Text block:
FC Uzhhorod
- Full name: Football Club Uzhhorod
- Founded: 2015 / 2024
- Ground: Avanhard Stadium
- Capacity: 12,000
- President: Rudolf Blazhinets
- Head coach: Yaromyr Loboda
- League: Ukrainian Second League
- 2024–25: 6th in Group A
- Website: https://fcuzhhorod.com.ua/
| Home colours | Away colours |

= FC Uzhhorod =

Football Club Uzhhorod is a Ukrainian professional football club from Uzhhorod previously competing in the regional competitions of Zakarpattia Oblast and Ukrainian amateur competitions. Reactivated in 2024, FC Uzhhorod was reestablished on FC FCI Uzhhorod.

==History==
The club was founded in 2015. It is the third attempt to create a city football team in post Soviet Ukraine in Uzhhorod.

The first time it was made in 1995 by Mykola Sydor, but the team only existed for a single season. In 2011, the second city team was active for couple of seasons on initiative of the president of the Uzhhorod city football federation Viktor Kachur.

Due to the full-scale invasion of Ukraine by Russia, the club withdrew from professional competitions in 2022.

In 2024 the club was readmitted to the Second League, merging prior to that with another regional-level club FC "Family of Christ International (FCI)" Uzhhorod. While being denied the application to the professional competitions, the club's administration managed to successfully appeal the PFL decision.

Items from a dataset
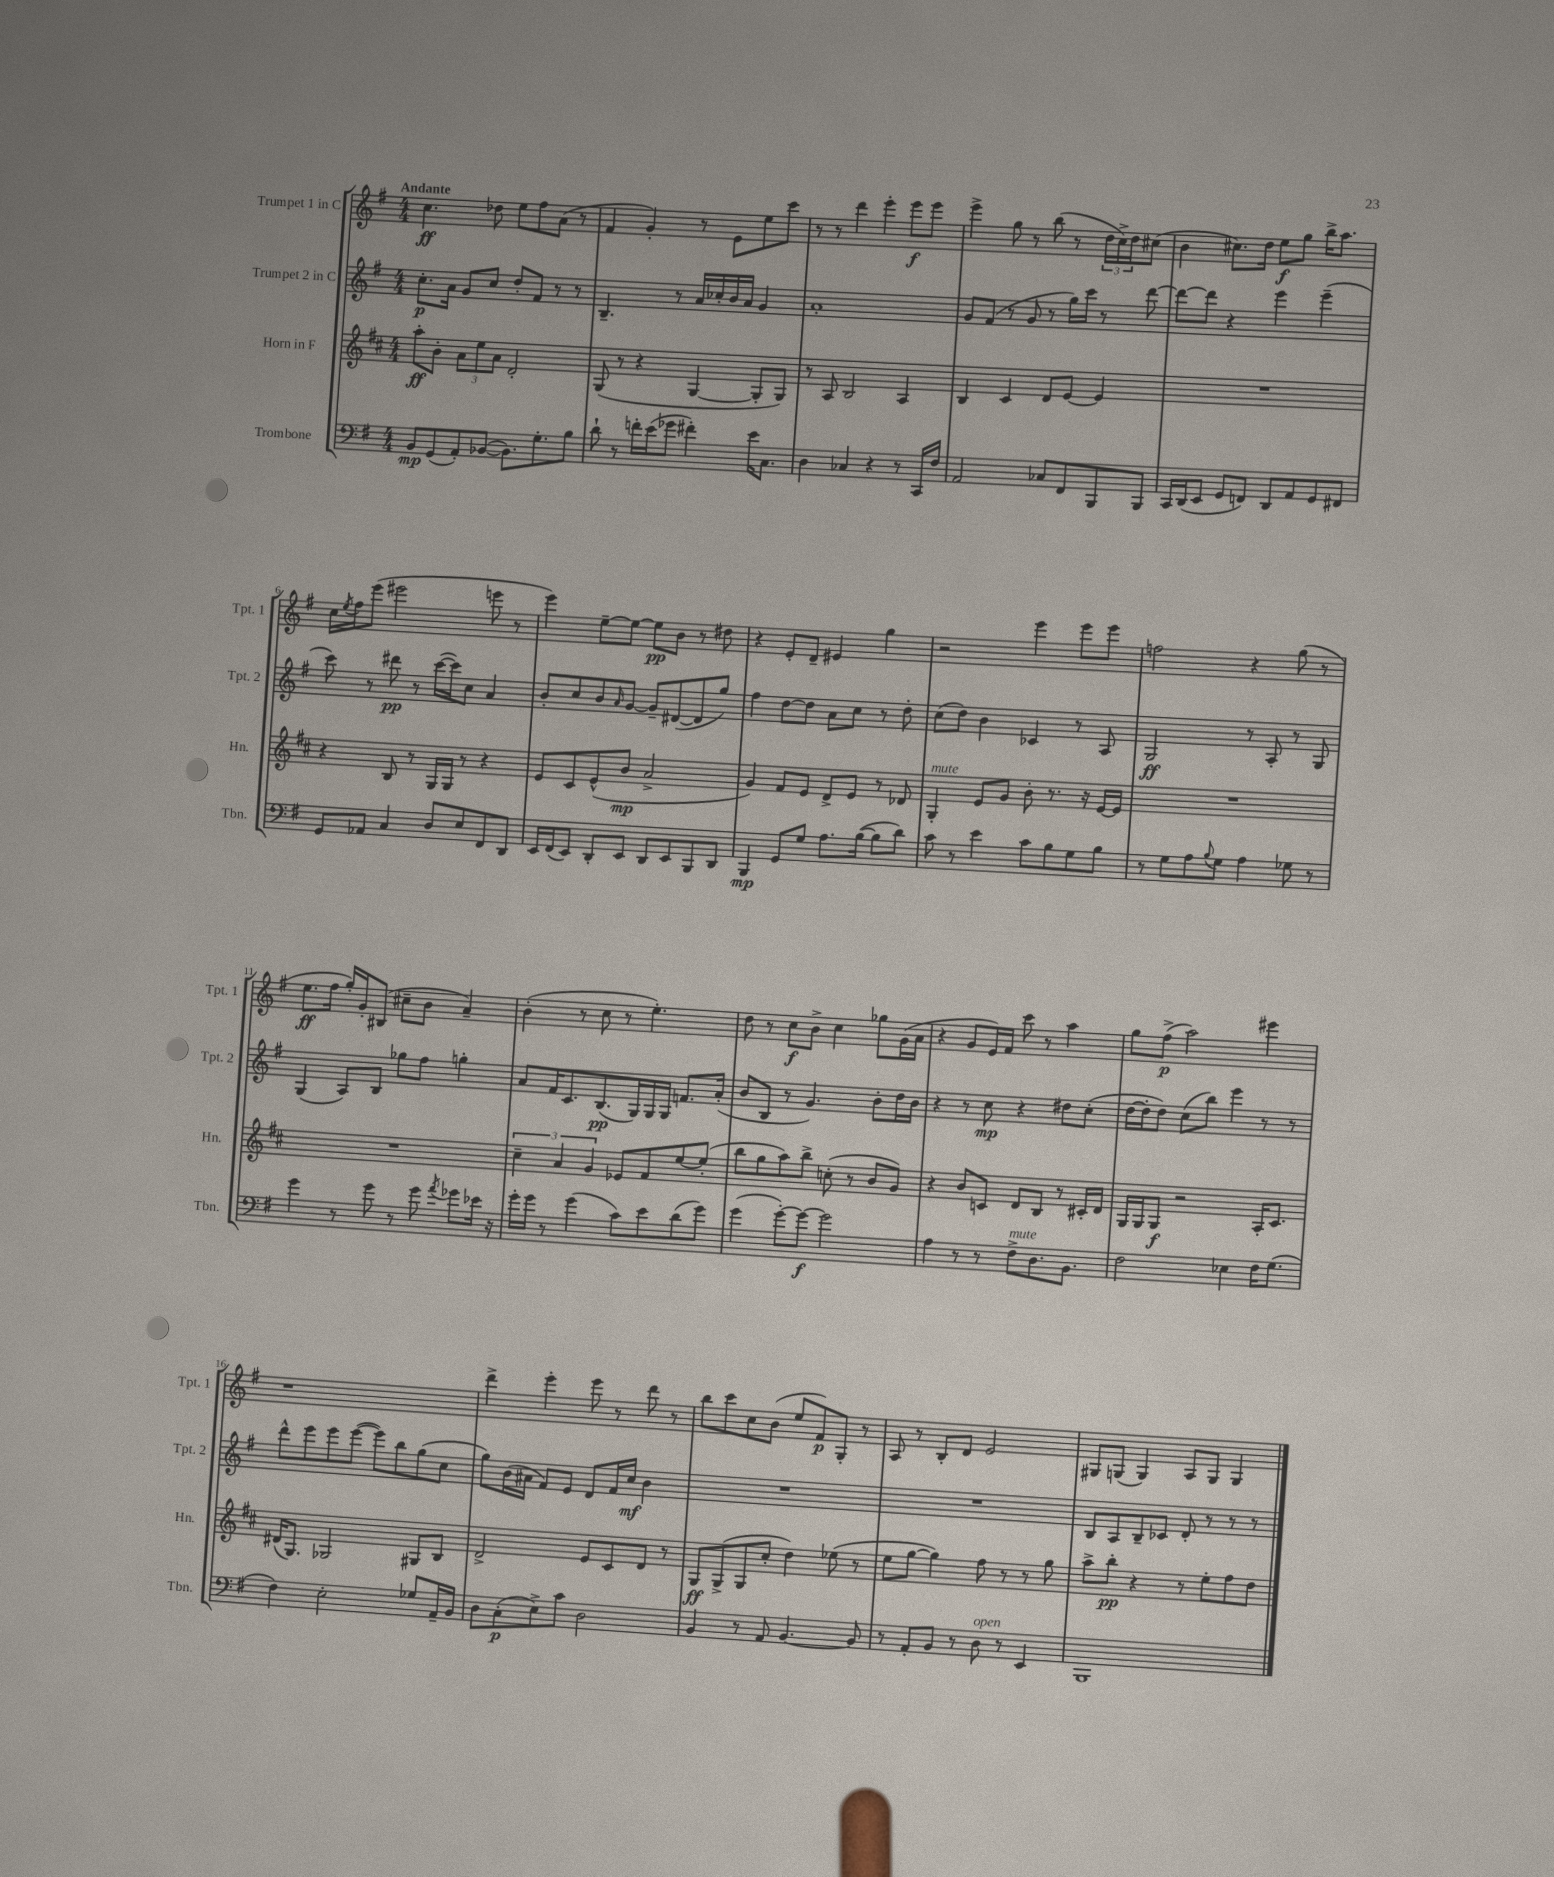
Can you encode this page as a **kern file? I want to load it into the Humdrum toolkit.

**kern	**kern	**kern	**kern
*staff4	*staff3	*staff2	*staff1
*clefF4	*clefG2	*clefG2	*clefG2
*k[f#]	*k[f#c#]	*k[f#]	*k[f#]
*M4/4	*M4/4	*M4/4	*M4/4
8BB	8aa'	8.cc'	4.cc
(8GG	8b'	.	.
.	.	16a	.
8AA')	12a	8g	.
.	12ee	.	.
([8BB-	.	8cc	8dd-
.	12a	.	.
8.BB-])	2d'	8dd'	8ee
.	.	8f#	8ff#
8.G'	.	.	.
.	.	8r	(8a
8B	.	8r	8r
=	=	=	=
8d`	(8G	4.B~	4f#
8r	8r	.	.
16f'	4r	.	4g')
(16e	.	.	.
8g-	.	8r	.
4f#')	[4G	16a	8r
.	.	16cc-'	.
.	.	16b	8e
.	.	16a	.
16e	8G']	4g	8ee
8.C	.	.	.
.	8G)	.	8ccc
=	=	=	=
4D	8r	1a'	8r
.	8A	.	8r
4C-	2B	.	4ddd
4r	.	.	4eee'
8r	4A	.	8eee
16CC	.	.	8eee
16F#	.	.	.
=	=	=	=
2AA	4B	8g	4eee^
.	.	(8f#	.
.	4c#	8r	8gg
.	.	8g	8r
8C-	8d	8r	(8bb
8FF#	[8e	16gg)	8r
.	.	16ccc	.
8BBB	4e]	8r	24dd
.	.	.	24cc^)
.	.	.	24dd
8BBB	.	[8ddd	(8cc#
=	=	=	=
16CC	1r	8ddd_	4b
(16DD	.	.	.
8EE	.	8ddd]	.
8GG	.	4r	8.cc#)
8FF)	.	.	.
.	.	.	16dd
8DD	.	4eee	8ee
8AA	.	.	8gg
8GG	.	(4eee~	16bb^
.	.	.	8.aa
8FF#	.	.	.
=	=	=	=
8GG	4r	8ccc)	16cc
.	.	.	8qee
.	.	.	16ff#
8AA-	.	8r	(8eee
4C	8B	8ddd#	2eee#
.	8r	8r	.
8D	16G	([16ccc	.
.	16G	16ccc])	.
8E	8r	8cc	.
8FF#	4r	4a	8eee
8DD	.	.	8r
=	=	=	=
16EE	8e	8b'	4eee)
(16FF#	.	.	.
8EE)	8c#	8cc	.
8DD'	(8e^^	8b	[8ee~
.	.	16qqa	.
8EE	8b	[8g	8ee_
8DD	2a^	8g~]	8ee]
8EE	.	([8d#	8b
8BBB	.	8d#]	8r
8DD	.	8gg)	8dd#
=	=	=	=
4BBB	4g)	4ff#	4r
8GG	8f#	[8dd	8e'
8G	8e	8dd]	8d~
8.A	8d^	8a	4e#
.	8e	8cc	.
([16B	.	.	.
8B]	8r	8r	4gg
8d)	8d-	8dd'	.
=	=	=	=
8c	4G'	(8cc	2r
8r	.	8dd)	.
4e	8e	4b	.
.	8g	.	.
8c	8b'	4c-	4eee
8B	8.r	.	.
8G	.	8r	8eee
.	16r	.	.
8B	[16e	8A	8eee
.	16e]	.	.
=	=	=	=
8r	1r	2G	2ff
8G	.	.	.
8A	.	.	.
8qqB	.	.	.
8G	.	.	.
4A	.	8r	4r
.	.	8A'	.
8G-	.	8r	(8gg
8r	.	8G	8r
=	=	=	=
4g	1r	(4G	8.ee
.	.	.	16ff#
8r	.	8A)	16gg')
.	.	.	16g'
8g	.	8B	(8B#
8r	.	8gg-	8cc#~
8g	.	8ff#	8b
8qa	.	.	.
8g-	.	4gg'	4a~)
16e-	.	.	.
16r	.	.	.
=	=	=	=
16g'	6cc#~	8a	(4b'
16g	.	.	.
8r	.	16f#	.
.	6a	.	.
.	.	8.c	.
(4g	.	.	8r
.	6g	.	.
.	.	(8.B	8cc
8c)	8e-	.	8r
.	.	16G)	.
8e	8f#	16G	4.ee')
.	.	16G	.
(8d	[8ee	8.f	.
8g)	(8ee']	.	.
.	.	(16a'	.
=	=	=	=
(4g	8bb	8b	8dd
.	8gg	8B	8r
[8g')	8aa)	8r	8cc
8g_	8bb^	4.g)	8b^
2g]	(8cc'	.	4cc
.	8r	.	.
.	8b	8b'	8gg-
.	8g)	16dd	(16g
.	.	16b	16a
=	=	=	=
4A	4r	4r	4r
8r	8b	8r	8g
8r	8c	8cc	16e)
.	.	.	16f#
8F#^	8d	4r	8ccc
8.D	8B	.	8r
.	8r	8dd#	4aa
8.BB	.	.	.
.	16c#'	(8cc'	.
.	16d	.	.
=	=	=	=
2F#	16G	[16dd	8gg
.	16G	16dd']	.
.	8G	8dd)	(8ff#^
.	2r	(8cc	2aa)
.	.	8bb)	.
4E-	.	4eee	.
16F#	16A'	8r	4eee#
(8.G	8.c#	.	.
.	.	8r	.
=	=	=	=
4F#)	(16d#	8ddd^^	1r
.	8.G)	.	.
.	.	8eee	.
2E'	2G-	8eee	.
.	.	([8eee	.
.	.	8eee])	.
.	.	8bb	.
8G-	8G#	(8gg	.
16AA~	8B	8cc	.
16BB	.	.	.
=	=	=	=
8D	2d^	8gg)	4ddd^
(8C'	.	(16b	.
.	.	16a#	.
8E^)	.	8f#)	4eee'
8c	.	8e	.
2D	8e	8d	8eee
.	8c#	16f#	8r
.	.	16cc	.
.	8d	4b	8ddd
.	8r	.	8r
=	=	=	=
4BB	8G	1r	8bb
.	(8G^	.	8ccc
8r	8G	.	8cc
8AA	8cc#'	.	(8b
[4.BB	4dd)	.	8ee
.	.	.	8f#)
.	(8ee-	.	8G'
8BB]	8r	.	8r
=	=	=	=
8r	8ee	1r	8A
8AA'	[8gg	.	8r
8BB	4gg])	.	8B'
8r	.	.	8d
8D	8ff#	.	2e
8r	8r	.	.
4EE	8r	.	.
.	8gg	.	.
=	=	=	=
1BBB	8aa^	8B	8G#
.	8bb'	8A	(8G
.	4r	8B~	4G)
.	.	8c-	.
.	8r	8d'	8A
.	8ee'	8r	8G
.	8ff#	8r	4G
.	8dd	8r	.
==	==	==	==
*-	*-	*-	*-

Instruction:
According to the FC Uzhhorod text above, who created the first city football team in Uzhhorod in 1995?

Answer in full:
Mykola Sydor